Bit of housekeeping: I've filed all these posts in a new category: Postopolis. And following from above point, we're taking notes and photos during the show, but filing them afterwards. You may noticed I've been uploading photos to Flickr first, and the Storefront crew have been diligently doing the same with videos to YouTube; you can check these now, but I'll go back in and adorn posts with the relevant photos, links and videos afterwards. I'd like to draw a diagram of all these waves of media fanning out from our show.

May 14, 2007

A Free Radical: Len Lye

Of course, amidst the torrent of brainless drivel studded with thunderously great clips, it was inevitable that The YouTube would end up with loads of avant-garde film. I recently chanced across these old favourites, which I hadn't seen for many years, by the great New Zealand artist Len Lye. I used to have these on a dusty old VHS, lifted from a long-lost Channel 4 documentary on avant-garde film, featuring Lye, Malcolm LeGrice, Stan Brakhage, Chris Marker et al. (Hard to imagine Channel 4 doing that now, instead of 'F**k off, I'm a Forty-Stone Bishop!' or whatever it is they're making these days. Anyway.)

Len Lye

Len Lye is something of a heroic character in early film, having thoroughly explored indigenous South Pacific culture, including Australia, Polynesia, and Samoa, where he was expelled by the New Zealand colonial administration for living within an indigenous community. He headed for London in 1926, traversing the globe by working as a coal trimmer on a steam ship, whereupon he embarked on a career as avant-garde filmmaker and visual artist, sponsored by supporters of the surrealist movement and the likes of the courageous G.P.O. Film Unit. It's great that he's going to be commemorated through a Len Lye centre, in New Plymouth, New Zealand. His work is best described through the films themselves; or in abstract terms, in his own words: "One of my art teachers put me onto trying to find my own art theory. After many morning walks an idea hit me that seemed like a complete revelation. It was to compose motion, just as musicians compose sound. [The idea] was to lead me far, far away from wanting to excel in traditional art."

First up, 1935's 'A Colour Box', for the G.P.O. Film Unit, followed by 1958's 'Free Radicals':

'Free Radicals' is perhaps the pick. It belies its age - coming up for its 50th birthday next year - and feels quite contemporary. Partly due to the timeless nature of the music perhaps - but the only real difference between this and Tröllback's gorgeous visual setting for Brian Eno and David Byrne's 'Moonlight In Glory' [QuickTime] is the latter's sophisticated effects. The formal structure is essentially the same though. Actually, it even sounds like something from 'My Life In The Bush of Ghosts'.

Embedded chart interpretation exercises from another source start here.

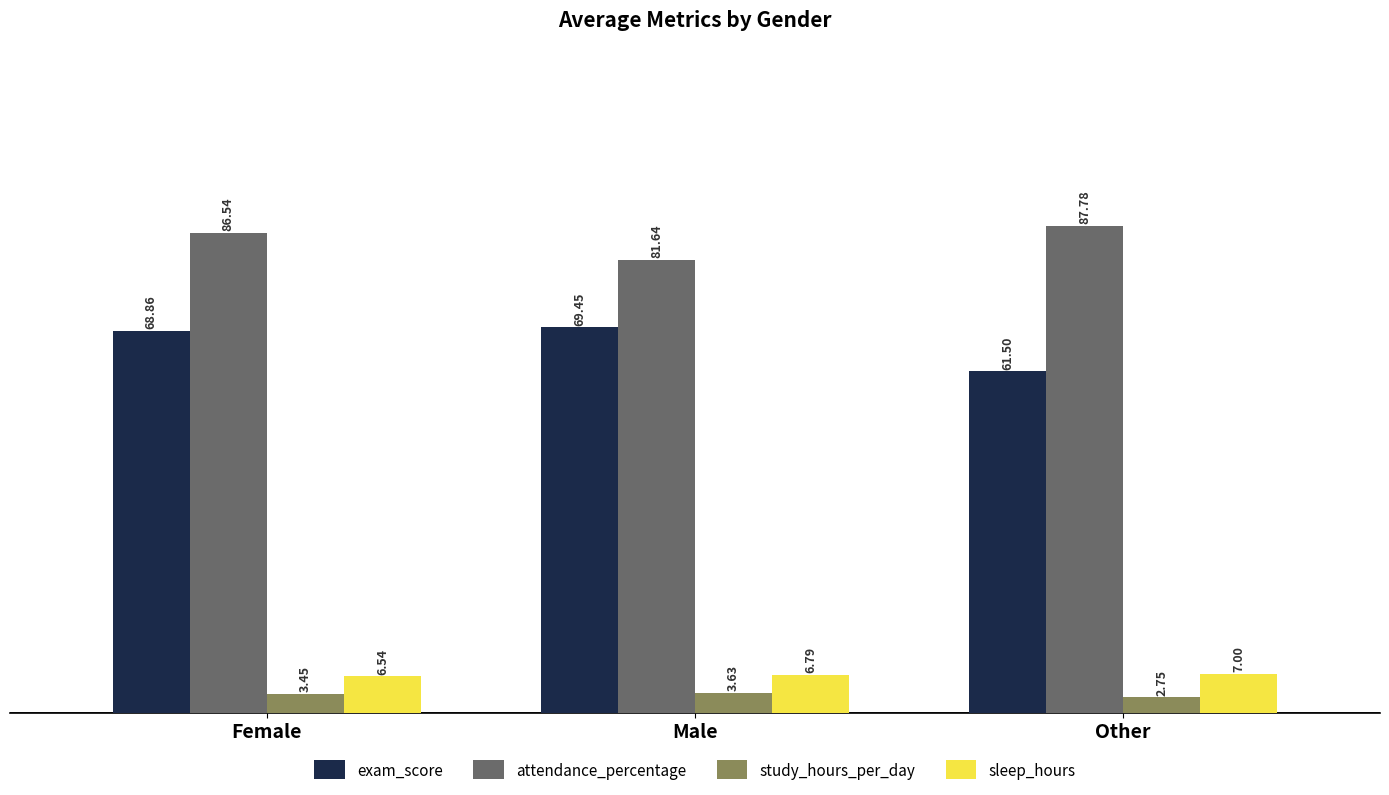

Is the value of sleep_hours at Other greater than the value of study_hours_per_day at Female?

Yes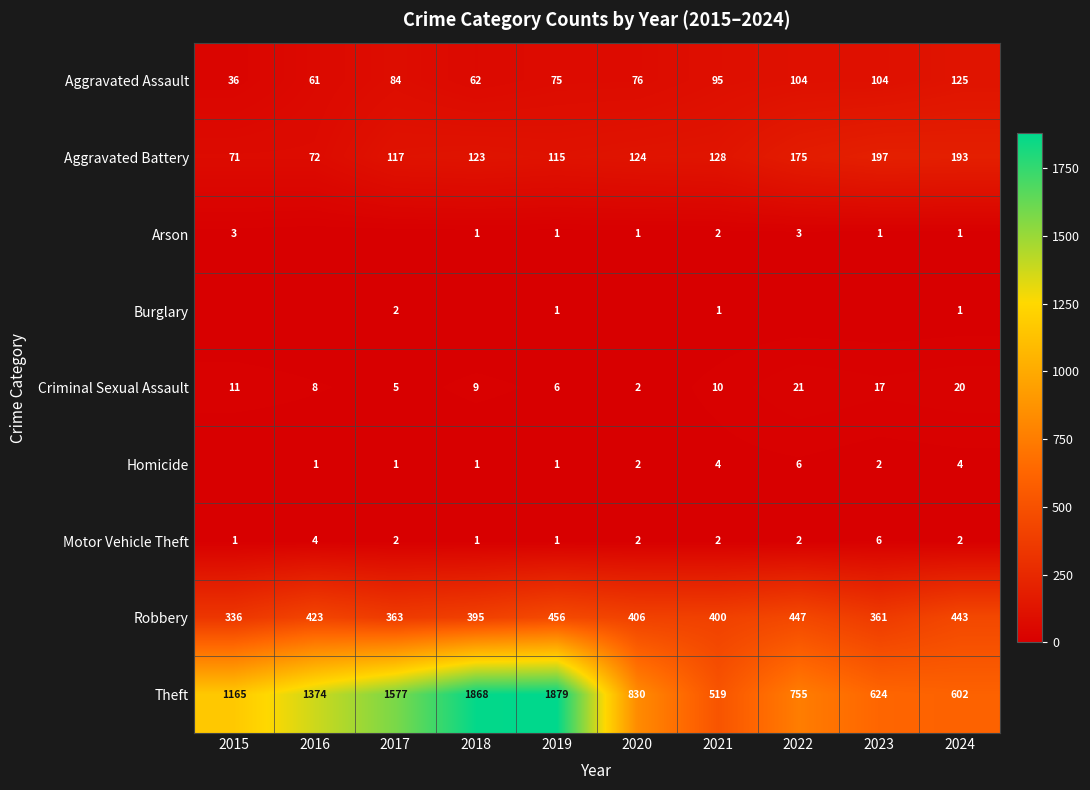

At which label is Aggravated Battery closest to 134?

2021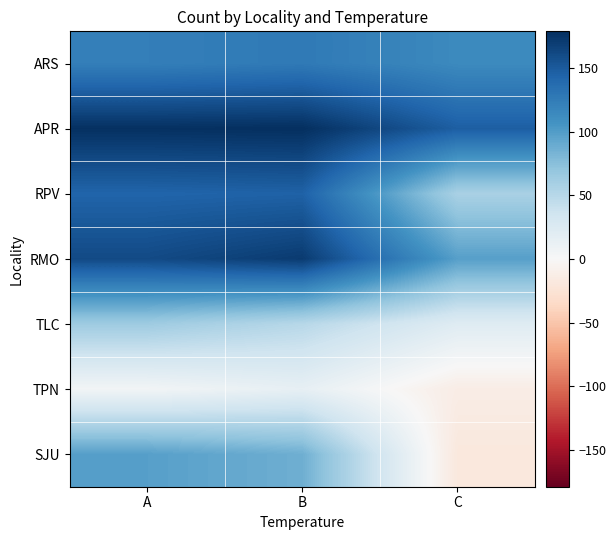

Reading right to left, list all the values displayed in this chart.

ARS: C=114	B=127	A=123
APR: C=147	B=179	A=178
RPV: C=58	B=145	A=143
RMO: C=98	B=171	A=161
TLC: C=22	B=50	A=64
TPN: C=-13	B=15	A=5
SJU: C=-19	B=87	A=98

See also the lovely Rainbow Dance:

I find it a delicious irony that seeing these films, in this way, is an unlikely by-product of late-capitalist, 'emergent' poster child YouTube and the stentorian 'top-down' state-sponsored output of the G.P.O. Film Unit and the New Zealand Film Commission. Unlikely bed-fellows but these films wouldn't be in front of you now without the efforts of either.